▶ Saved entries
Content starts
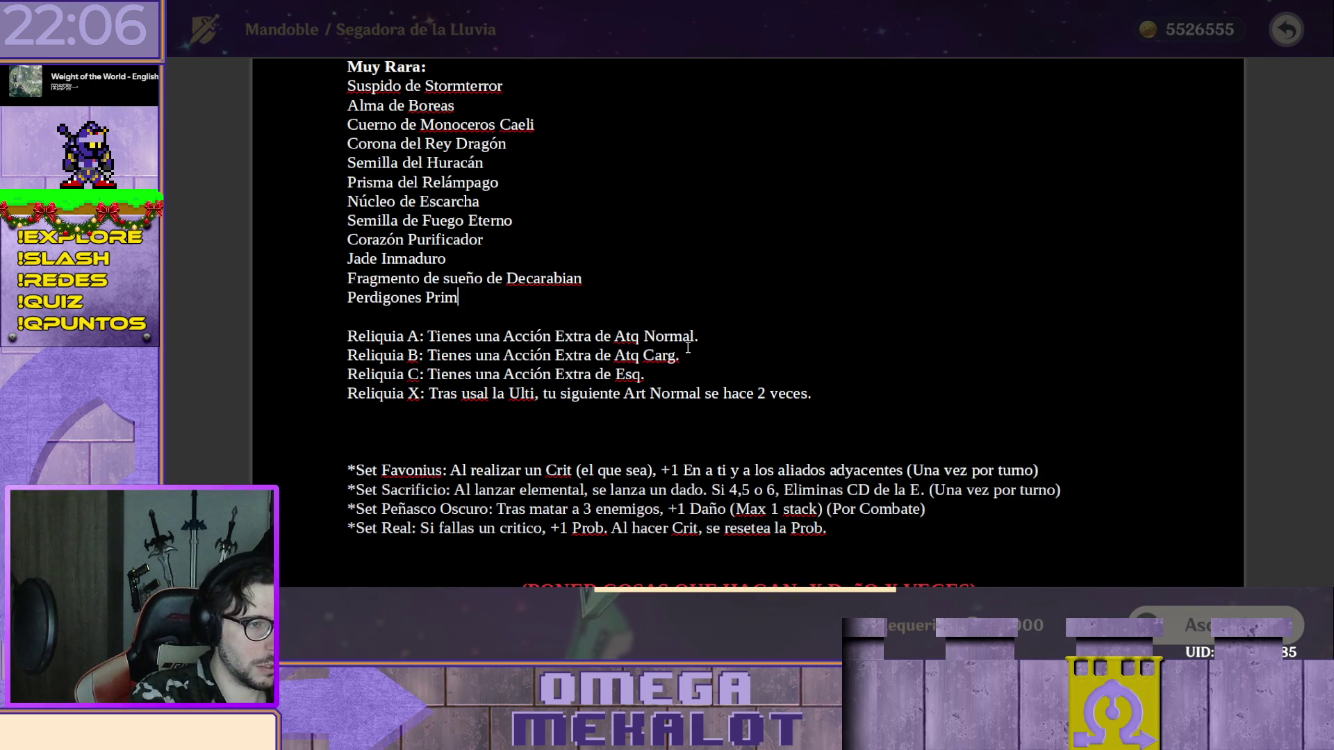
text(ordia)
Above Perdigones Primordiales, add 'Nostalgia del Lobo boreal' to the Muy Rara list.
key(Home)
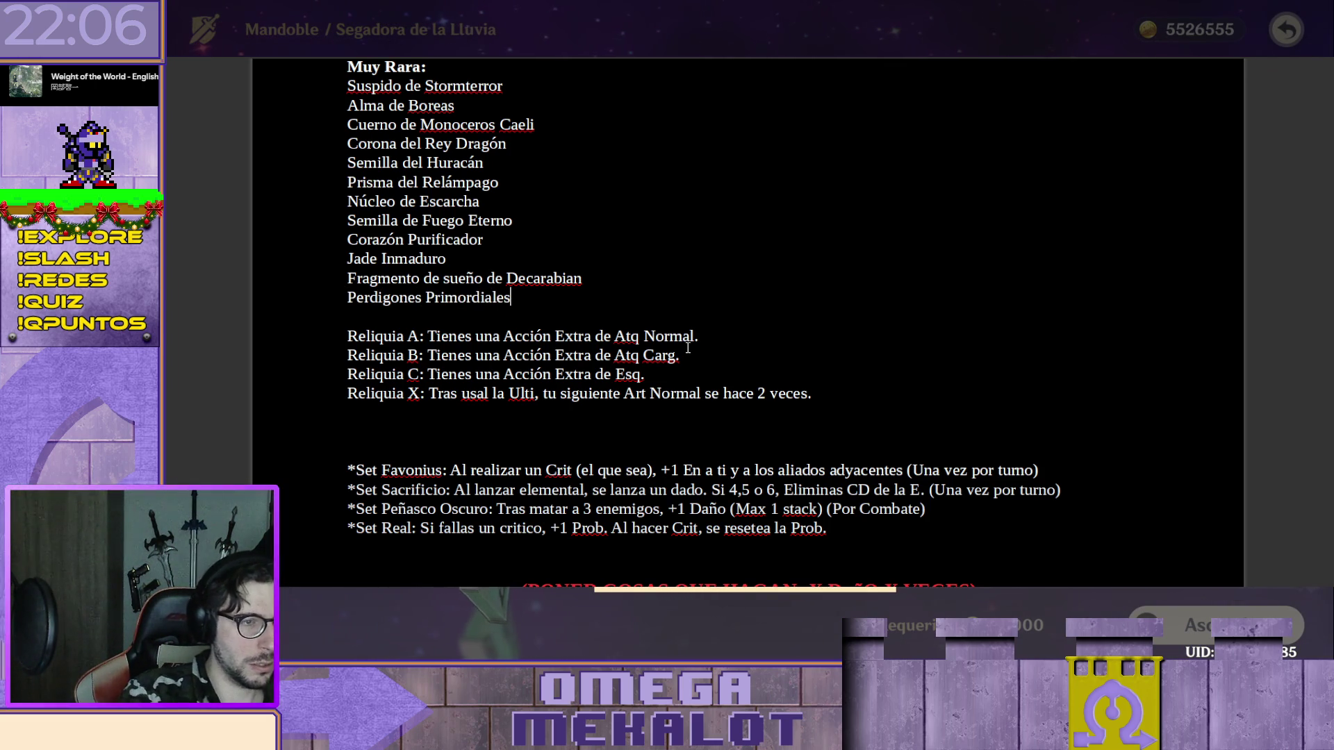
key(Return)
key(Return)
key(Up)
key(Up)
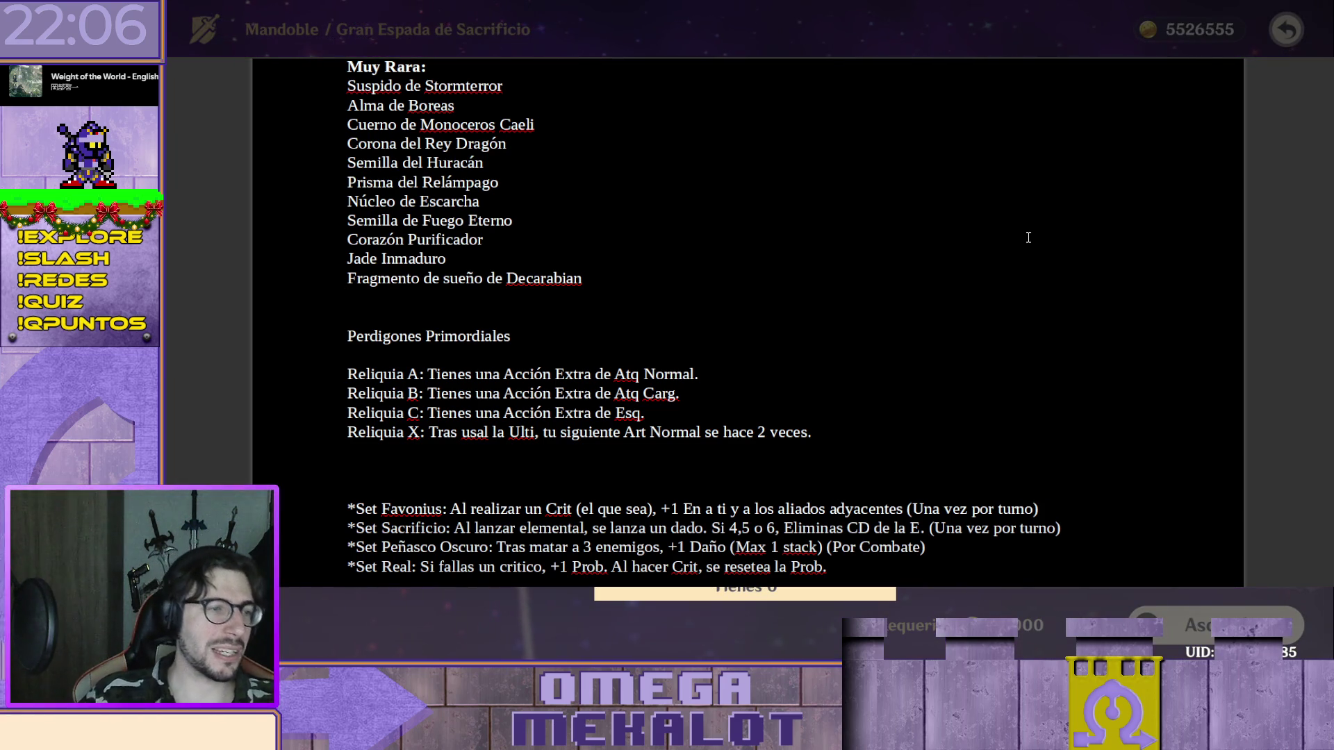
text(N)
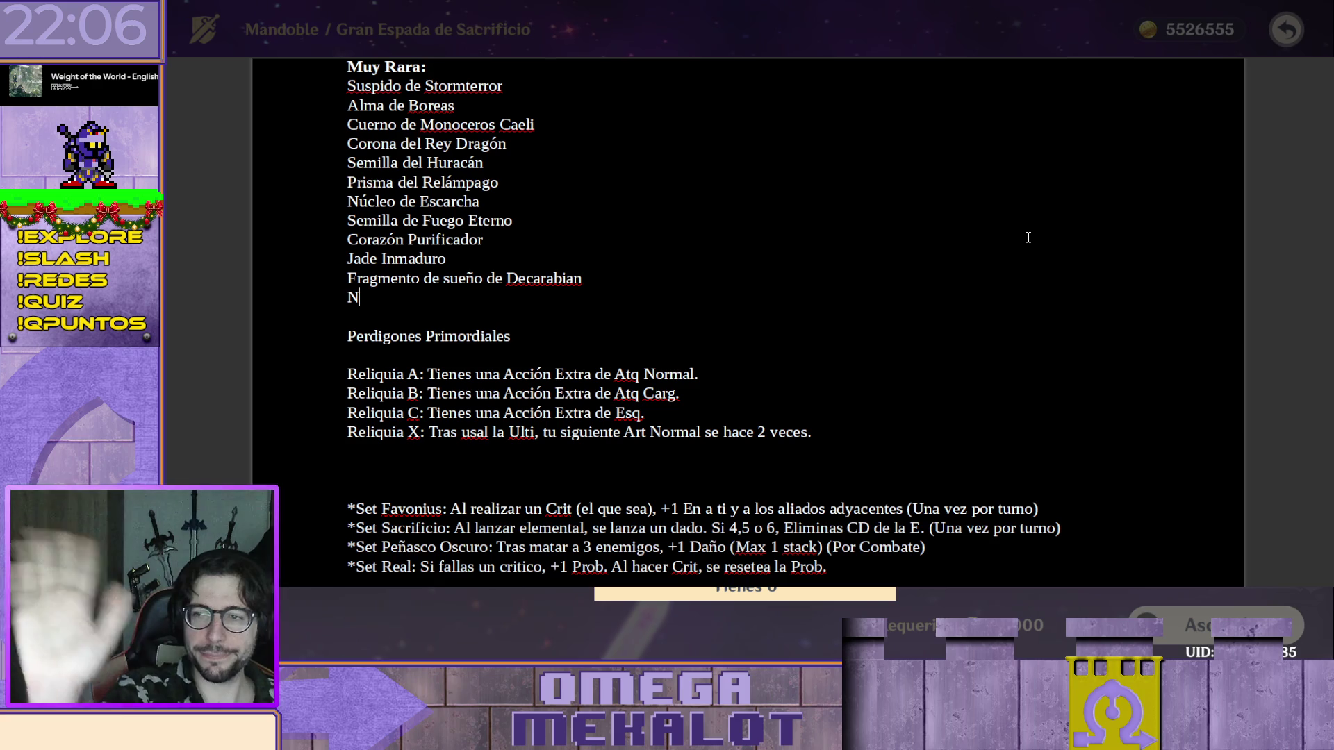
text(ost)
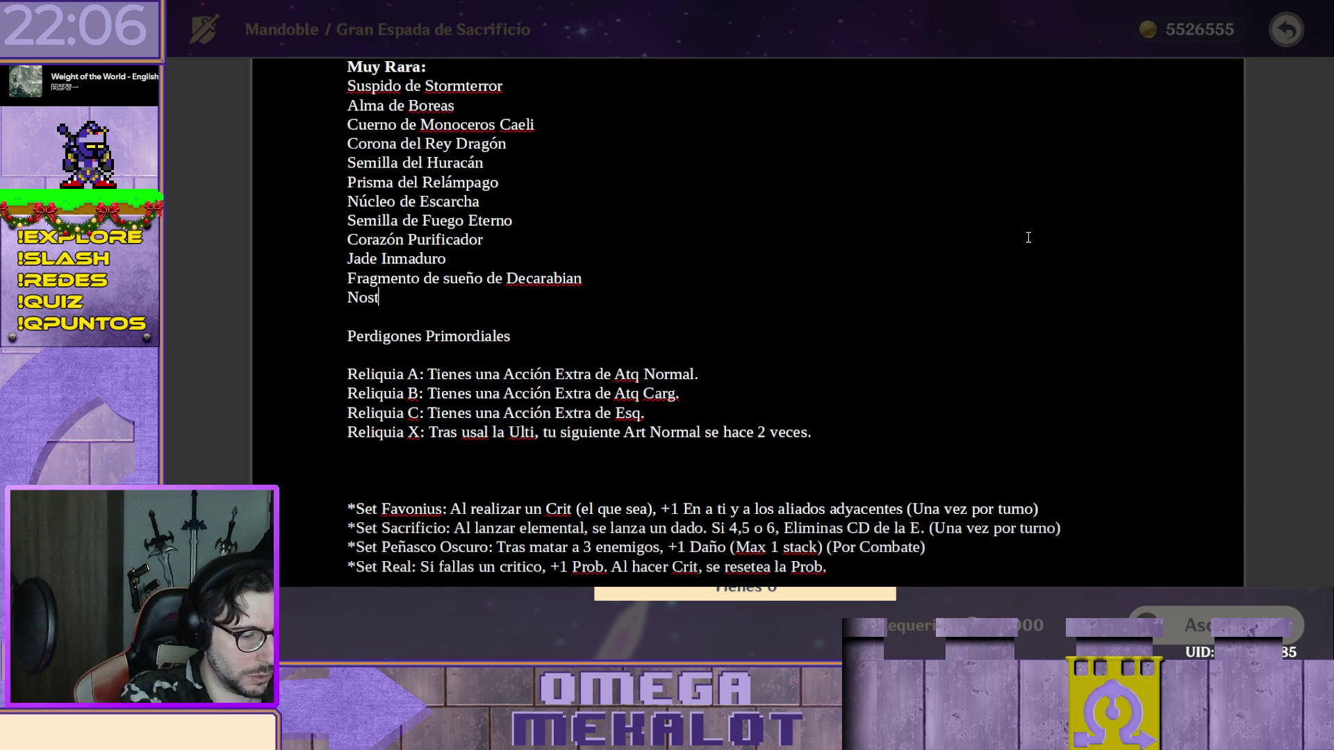
text(algia del LKobo)
key(BackSpace)
key(BackSpace)
key(BackSpace)
key(BackSpace)
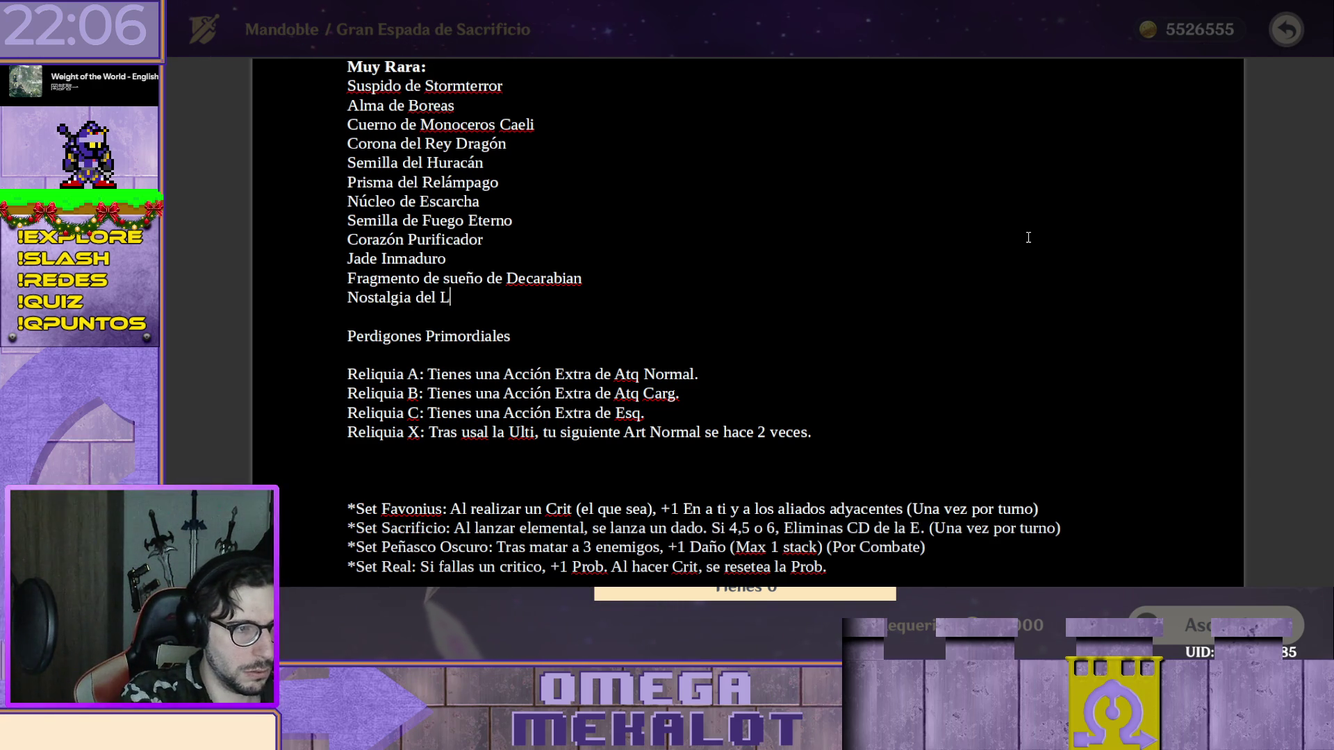
text(obo)
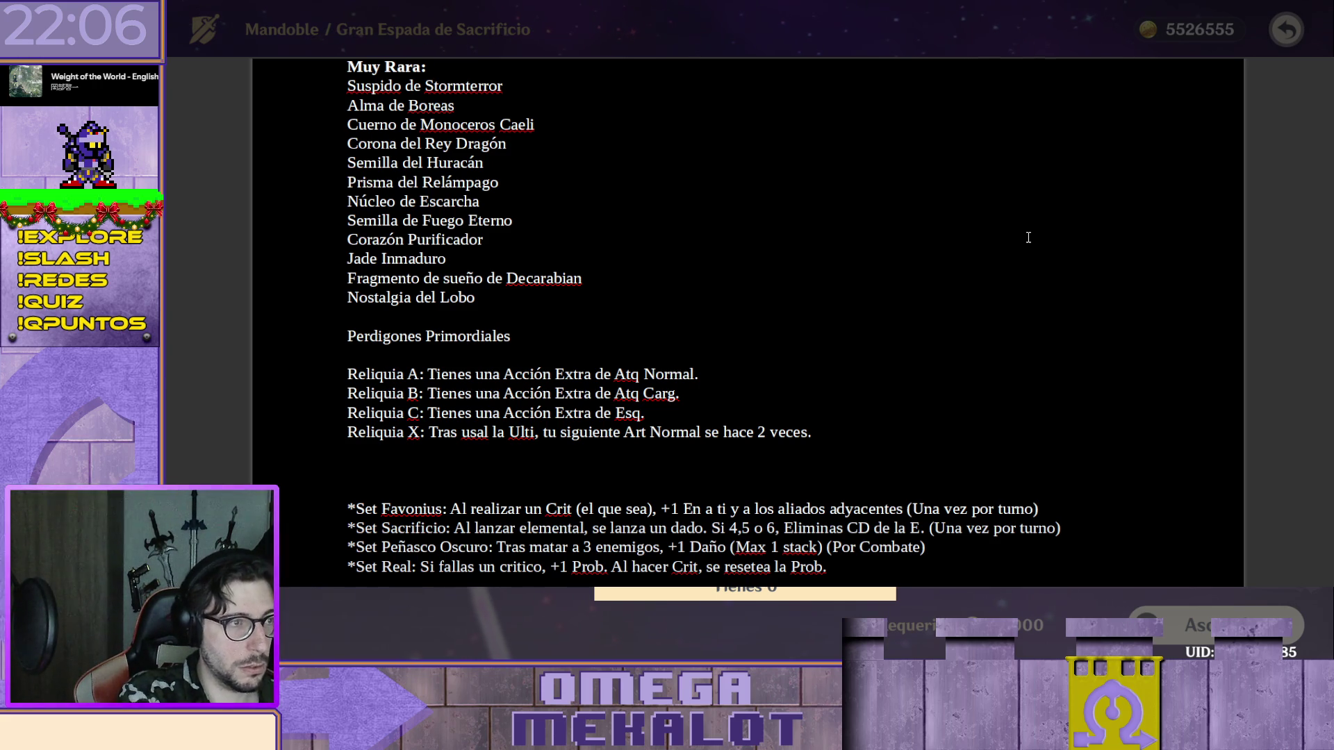
text( boreal)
Content ends
▶ Task description
Search the entries above for the string "text", and report each line where it occurs.

▶ Solved problem
text(ordia)
text(N)
text(ost)
text(algia del LKobo)
text(obo)
text( boreal)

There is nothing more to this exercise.